Trecho do texto ->
----

Secretário do DF afirma que não espera recusa do FGC ao empréstimo para o BRB

 O secretário de Economia do Distrito Federal, Valdivino José de Oliveira, afirmou que o governo não trabalha com uma alternativa caso o Fundo Garantidor de Créditos (FGC) deixe de aprovar o empréstimo destinado a socorrer o Banco de Brasília (BRB). Segundo ele, o GDF considera que cumpriu as exigências necessárias e recuperou sua situação fiscal, o que sustentaria a aprovação da operação.

“Estamos trabalhando com esse plano de crédito e não enxergamos possibilidade de negativa do FGC. O fundo foi criado justamente para esse tipo de situação. O que ele busca é segurança, e temos condições de cumprir o compromisso”, declarou.

O Distrito Federal busca uma linha de R$ 6,6 bilhões junto ao FGC. Pelo acordo firmado em maio, a operação seria garantida por um consórcio de bancos públicos e privados, com contragarantia baseada nas parcelas do DF nos fundos de participação dos Estados (FPE) e dos Municípios (FPM), estimadas em cerca de R$ 1,6 bilhão.

----

[Dados de geometria multivista]

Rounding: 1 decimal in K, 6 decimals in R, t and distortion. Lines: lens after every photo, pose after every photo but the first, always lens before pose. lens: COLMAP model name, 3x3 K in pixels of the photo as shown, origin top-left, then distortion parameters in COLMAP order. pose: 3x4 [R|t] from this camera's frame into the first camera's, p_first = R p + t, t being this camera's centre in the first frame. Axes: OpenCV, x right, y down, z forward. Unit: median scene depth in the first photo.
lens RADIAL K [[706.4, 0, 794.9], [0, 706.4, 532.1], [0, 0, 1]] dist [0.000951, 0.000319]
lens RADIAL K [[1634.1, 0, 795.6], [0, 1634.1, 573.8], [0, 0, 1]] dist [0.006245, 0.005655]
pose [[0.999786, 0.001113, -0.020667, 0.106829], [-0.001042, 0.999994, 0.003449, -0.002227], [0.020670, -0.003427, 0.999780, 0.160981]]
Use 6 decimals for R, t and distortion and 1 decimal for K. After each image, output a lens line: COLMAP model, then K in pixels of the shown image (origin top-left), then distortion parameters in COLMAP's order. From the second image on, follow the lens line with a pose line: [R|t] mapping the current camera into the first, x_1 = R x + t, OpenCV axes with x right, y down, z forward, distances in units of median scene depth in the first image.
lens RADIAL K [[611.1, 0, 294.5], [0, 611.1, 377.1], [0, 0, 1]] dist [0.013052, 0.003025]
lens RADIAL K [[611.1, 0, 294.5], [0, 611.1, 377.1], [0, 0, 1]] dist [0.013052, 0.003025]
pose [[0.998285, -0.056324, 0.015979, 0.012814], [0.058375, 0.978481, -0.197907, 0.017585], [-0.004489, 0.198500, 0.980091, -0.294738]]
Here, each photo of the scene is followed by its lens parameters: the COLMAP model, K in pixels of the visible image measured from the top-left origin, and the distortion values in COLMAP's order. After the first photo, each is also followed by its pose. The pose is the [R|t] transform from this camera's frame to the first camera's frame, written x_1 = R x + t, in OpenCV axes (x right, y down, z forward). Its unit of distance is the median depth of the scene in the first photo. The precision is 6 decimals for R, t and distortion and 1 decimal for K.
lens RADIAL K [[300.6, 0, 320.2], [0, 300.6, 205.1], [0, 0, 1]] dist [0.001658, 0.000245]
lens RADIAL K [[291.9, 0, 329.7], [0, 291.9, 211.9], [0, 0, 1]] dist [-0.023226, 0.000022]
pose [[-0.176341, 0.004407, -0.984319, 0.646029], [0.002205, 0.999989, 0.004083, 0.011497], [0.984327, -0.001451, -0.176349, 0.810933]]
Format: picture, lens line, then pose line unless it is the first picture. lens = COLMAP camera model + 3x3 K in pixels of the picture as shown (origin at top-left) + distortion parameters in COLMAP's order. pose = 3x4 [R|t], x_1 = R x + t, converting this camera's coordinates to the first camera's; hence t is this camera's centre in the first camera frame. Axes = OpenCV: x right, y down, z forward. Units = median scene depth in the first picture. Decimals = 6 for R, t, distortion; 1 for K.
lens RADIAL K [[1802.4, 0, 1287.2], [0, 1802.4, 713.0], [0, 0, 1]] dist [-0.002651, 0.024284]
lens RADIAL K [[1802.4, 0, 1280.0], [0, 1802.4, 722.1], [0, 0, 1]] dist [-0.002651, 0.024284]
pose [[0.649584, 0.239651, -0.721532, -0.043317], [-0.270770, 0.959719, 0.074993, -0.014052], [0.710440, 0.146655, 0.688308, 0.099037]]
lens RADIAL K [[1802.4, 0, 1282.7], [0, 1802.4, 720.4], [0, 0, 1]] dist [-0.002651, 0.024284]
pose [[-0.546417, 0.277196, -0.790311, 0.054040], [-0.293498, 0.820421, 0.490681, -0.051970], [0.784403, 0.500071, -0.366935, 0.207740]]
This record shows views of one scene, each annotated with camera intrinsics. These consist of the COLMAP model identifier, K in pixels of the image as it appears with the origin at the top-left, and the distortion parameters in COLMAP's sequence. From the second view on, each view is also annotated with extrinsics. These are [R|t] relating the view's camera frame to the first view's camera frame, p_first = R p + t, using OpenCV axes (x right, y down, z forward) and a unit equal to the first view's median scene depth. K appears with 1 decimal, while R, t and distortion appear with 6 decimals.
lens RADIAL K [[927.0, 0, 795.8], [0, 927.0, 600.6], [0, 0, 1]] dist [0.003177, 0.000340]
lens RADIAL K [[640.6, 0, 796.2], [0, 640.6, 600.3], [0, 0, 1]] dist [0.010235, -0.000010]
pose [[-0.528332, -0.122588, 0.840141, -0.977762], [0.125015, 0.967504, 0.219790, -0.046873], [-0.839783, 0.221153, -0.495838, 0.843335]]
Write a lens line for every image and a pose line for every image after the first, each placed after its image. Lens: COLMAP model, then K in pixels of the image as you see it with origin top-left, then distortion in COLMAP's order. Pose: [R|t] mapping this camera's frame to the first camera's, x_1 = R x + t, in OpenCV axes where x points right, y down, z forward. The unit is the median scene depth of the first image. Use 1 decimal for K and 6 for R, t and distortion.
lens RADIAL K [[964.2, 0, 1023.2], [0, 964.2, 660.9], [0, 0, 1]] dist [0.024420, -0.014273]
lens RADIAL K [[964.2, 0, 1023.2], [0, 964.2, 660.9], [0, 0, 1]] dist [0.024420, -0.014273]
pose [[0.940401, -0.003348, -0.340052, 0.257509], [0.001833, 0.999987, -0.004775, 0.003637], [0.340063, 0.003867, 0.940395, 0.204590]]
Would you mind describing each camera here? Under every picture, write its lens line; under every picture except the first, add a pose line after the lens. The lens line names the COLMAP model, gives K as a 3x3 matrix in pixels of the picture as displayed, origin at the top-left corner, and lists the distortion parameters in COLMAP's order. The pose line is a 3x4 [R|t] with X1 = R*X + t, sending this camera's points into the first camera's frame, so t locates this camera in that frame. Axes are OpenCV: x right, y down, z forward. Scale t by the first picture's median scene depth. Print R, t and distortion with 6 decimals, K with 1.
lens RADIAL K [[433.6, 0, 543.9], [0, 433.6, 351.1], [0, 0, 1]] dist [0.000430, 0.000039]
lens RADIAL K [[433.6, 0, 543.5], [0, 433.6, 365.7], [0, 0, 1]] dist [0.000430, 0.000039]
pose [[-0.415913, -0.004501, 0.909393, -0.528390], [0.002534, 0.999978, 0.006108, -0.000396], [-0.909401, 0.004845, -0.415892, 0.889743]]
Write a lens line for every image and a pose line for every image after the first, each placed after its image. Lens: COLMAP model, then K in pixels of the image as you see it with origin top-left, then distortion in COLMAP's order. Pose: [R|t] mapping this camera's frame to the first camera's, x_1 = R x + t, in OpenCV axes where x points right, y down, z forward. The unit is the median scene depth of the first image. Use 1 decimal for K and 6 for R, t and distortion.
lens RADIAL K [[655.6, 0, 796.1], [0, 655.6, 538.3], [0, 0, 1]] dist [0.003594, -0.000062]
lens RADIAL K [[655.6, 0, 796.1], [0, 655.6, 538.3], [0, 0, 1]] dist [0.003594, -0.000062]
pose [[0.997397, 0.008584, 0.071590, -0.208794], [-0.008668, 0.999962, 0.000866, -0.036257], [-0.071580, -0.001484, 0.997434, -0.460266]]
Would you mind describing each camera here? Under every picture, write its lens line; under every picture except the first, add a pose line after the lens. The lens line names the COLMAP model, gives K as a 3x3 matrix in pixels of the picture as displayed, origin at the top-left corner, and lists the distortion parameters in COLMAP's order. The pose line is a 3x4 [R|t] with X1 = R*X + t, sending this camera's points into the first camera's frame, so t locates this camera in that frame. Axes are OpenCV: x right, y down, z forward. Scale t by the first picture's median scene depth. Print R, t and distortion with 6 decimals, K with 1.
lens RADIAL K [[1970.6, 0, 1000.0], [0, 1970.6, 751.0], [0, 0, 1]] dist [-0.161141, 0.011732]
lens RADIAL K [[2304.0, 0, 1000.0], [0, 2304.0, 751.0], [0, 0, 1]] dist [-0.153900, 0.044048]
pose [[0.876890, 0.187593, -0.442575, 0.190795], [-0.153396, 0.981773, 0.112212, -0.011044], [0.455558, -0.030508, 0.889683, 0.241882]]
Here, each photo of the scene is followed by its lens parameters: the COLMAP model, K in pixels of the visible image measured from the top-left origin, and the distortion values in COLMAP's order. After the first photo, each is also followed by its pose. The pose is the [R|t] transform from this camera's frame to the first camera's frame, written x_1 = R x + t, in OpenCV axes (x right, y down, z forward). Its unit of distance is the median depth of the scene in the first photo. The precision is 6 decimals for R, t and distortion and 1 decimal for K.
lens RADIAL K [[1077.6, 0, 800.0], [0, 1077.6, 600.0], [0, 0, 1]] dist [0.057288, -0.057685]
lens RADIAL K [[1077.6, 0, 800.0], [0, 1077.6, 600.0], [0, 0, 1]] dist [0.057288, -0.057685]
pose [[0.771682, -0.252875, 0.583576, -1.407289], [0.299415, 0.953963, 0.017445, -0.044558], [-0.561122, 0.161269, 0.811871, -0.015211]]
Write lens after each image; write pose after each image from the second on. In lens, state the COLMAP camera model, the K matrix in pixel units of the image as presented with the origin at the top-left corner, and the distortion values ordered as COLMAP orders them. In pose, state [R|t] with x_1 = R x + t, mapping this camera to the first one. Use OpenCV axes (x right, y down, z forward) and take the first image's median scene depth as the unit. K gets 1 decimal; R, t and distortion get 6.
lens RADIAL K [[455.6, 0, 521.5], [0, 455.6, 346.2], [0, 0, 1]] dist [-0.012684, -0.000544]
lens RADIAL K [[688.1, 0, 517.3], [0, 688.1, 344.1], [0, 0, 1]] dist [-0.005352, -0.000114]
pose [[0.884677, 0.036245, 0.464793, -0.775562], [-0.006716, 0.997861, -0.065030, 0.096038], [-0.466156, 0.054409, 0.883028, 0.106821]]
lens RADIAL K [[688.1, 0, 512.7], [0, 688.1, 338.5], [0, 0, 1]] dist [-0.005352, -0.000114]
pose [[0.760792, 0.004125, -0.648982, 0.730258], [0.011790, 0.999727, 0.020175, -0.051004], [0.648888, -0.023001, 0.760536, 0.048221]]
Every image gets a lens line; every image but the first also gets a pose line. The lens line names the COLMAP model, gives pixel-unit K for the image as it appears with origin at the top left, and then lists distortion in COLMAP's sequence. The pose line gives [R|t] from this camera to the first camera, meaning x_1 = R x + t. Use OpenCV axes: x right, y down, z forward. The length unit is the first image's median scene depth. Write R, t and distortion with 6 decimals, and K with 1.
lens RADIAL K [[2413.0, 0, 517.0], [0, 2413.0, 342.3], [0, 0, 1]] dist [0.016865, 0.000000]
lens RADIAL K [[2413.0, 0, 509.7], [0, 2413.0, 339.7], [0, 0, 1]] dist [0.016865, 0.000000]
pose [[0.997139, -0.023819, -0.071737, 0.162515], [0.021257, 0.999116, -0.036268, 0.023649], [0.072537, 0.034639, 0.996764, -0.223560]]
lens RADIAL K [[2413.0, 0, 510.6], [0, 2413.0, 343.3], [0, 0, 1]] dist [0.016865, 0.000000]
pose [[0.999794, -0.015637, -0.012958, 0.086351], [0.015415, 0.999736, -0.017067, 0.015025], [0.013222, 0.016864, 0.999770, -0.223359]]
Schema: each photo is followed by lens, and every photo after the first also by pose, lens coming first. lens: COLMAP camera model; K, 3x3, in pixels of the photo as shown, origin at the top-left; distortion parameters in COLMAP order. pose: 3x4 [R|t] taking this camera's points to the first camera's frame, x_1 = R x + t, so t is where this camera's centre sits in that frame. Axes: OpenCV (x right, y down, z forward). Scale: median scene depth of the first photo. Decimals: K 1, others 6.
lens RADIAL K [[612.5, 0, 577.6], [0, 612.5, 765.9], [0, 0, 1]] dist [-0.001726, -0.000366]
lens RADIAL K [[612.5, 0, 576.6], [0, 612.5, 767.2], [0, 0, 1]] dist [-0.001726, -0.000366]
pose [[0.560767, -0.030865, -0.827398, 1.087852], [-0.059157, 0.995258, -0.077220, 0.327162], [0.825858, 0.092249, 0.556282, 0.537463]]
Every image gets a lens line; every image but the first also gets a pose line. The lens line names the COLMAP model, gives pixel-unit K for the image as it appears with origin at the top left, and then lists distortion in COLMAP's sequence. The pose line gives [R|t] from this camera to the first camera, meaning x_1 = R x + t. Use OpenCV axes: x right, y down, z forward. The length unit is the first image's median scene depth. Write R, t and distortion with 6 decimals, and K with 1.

----

O que fazer ->
• a. Diga se cada afirmação concorda com o texto sobre o empréstimo ao BRB, respondendo sim ou não e citando as palavras do texto que decidem: (i) o Distrito Federal busca uma linha de R$ 6,6 bilhões junto ao FGC; (ii) o governo tem uma alternativa pronta caso o FGC recuse o empréstimo; (iii) o acordo da operação foi firmado em maio.
• b. Liste todas as siglas que aparecem no texto sobre o empréstimo ao BRB.
• c. Dê continuidade ao texto sobre o empréstimo ao BRB a partir da frase que o encerra.

Resultados dos exercícios ->
• a.
(i) Sim: "O Distrito Federal busca uma linha de R$ 6,6 bilhões junto ao FGC."
(ii) Não: "o governo não trabalha com uma alternativa caso o Fundo Garantidor de Créditos (FGC) deixe de aprovar o empréstimo"
(iii) Sim: "Pelo acordo firmado em maio"

• b. DF, FGC, BRB, GDF, FPE, FPM

• c.
O GDF solicitou ao Supremo Tribunal Federal uma nova audiência de conciliação, alegando falta de providências da União e do FGC para liberar o crédito. O ministro Luiz Fux atendeu ao pedido e convocou uma reunião para a próxima quinta-feira, com a participação de representantes do governo distrital, BRB, Advocacia-Geral da União, Ministério da Fazenda, Banco Central, FGC e Ministério Público Federal.

O ministro da Fazenda, Dario Durigan, rebateu a acusação e classificou como “totalmente descabida” a alegação de que a União estaria inerte. Para o secretário, a audiência deve esclarecer quais pendências ainda existem, embora ele sustente que o governo já entregou tudo o que lhe foi solicitado.

Oliveira afirmou que os documentos foram encaminhados ao Banco do Brasil, inicialmente apontado como organizador da operação. O banco, no entanto, pediu dispensa da reunião e informou que não se apresentava como representante das demais instituições financeiras. “Até o fim de julho, eles eram os organizadores; agora não querem mais ser. Precisamos entender se há uma questão política, técnica ou documental por trás disso”, disse.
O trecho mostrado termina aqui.